What is being asked » What is needed is an exact transcription of every record.
=== Section Start ===
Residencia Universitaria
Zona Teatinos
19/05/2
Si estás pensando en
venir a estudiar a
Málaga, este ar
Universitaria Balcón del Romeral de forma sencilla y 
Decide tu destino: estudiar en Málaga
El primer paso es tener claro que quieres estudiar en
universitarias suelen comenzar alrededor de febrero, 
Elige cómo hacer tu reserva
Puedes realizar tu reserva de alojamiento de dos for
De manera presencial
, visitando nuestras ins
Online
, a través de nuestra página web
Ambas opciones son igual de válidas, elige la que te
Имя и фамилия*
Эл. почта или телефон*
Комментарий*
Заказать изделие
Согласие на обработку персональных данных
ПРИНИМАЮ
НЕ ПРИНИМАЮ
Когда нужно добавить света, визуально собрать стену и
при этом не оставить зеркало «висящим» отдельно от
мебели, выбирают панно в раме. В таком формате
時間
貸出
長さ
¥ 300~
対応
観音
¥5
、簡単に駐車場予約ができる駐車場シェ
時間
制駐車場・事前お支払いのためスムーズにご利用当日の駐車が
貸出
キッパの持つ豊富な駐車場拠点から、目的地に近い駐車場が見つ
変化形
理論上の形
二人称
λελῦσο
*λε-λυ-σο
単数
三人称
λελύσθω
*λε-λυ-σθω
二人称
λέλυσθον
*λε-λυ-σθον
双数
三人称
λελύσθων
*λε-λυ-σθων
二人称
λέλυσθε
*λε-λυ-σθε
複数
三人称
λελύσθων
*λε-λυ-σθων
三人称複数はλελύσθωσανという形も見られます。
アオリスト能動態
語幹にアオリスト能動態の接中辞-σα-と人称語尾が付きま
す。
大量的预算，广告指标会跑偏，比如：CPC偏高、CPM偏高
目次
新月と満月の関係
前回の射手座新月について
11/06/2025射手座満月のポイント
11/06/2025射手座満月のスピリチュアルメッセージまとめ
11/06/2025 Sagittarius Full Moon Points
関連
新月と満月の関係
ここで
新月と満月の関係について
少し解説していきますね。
=== Section End ===
Solution »
Residencia Universitaria
Zona Teatinos
19/05/2
Si estás pensando en
venir a estudiar a
Málaga, este ar
Universitaria Balcón del Romeral de forma sencilla y 
Decide tu destino: estudiar en Málaga
El primer paso es tener claro que quieres estudiar en
universitarias suelen comenzar alrededor de febrero, 
Elige cómo hacer tu reserva
Puedes realizar tu reserva de alojamiento de dos for
De manera presencial
, visitando nuestras ins
Online
, a través de nuestra página web
Ambas opciones son igual de válidas, elige la que te
Имя и фамилия*
Эл. почта или телефон*
Комментарий*
Заказать изделие
Согласие на обработку персональных данных
ПРИНИМАЮ
НЕ ПРИНИМАЮ
Когда нужно добавить света, визуально собрать стену и
при этом не оставить зеркало «висящим» отдельно от
мебели, выбирают панно в раме. В таком формате
時間
貸出
長さ
¥ 300~
対応
観音
¥5
、簡単に駐車場予約ができる駐車場シェ
時間
制駐車場・事前お支払いのためスムーズにご利用当日の駐車が
貸出
キッパの持つ豊富な駐車場拠点から、目的地に近い駐車場が見つ
変化形
理論上の形
二人称
λελῦσο
*λε-λυ-σο
単数
三人称
λελύσθω
*λε-λυ-σθω
二人称
λέλυσθον
*λε-λυ-σθον
双数
三人称
λελύσθων
*λε-λυ-σθων
二人称
λέλυσθε
*λε-λυ-σθε
複数
三人称
λελύσθων
*λε-λυ-σθων
三人称複数はλελύσθωσανという形も見られます。
アオリスト能動態
語幹にアオリスト能動態の接中辞-σα-と人称語尾が付きま
す。
大量的预算，广告指标会跑偏，比如：CPC偏高、CPM偏高
目次
新月と満月の関係
前回の射手座新月について
11/06/2025射手座満月のポイント
11/06/2025射手座満月のスピリチュアルメッセージまとめ
11/06/2025 Sagittarius Full Moon Points
関連
新月と満月の関係
ここで
新月と満月の関係について
少し解説していきますね。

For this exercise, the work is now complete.